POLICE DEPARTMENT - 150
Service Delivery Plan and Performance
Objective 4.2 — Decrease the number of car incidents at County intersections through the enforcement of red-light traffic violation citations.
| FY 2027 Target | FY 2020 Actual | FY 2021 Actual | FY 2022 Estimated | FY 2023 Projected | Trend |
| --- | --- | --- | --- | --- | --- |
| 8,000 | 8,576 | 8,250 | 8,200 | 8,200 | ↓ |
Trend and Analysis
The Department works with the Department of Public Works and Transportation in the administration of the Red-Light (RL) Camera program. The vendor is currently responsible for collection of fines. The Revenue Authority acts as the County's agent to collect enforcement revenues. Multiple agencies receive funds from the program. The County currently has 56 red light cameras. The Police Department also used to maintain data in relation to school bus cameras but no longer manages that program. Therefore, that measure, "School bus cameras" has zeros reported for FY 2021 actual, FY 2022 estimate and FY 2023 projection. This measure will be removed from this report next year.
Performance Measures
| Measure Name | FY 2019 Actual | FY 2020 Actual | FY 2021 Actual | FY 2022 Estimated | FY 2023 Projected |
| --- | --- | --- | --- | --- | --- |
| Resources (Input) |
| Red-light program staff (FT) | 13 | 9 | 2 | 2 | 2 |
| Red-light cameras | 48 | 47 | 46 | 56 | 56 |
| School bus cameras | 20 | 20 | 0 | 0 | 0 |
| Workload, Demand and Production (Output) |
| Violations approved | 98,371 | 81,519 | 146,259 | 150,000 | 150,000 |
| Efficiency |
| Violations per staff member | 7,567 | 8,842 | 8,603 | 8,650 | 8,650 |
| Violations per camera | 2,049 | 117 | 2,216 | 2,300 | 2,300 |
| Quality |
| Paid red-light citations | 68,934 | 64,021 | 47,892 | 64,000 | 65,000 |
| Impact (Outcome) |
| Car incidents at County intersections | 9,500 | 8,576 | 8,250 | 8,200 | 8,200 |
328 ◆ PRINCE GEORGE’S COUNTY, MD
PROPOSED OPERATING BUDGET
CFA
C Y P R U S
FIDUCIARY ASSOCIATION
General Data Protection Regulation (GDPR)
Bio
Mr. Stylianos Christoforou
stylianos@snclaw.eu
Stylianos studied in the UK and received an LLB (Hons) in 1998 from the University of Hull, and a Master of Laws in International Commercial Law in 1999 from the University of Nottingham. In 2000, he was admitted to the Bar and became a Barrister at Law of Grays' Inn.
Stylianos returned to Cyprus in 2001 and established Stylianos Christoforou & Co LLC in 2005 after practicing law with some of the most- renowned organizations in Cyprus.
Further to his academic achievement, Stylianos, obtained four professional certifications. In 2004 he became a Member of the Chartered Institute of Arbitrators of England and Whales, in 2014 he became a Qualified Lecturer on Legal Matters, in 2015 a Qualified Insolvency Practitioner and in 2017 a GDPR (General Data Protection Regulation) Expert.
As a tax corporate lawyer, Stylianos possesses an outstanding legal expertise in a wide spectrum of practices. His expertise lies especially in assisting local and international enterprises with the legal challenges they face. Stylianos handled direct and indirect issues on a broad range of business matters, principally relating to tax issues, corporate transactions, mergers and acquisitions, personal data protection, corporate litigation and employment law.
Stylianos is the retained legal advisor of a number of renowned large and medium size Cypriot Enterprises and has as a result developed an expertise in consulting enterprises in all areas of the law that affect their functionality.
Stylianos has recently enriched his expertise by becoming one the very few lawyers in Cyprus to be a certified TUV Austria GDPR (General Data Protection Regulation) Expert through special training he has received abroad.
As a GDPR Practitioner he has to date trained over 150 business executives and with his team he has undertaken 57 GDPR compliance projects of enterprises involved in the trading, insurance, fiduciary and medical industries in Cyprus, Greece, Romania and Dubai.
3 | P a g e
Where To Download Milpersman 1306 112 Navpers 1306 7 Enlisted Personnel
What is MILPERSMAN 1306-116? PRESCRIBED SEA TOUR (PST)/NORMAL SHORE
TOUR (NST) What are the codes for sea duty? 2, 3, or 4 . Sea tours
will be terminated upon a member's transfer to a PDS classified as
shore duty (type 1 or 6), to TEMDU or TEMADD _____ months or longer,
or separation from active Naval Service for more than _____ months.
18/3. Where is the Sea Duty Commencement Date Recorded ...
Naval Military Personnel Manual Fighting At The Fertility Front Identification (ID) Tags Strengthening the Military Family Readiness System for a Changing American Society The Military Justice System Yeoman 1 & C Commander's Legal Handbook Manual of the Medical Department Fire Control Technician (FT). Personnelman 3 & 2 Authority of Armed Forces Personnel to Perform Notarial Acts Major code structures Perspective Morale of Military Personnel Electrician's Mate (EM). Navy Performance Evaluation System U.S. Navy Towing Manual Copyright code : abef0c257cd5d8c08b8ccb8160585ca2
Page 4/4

_ _ _ _ _ _ _

> _PROBLEM STATEMENT_
All lines holding the word "Trend" must be copied from the data.

> _OUTPUT BELOW_
| FY 2027 Target | FY 2020 Actual | FY 2021 Actual | FY 2022 Estimated | FY 2023 Projected | Trend |
Trend and Analysis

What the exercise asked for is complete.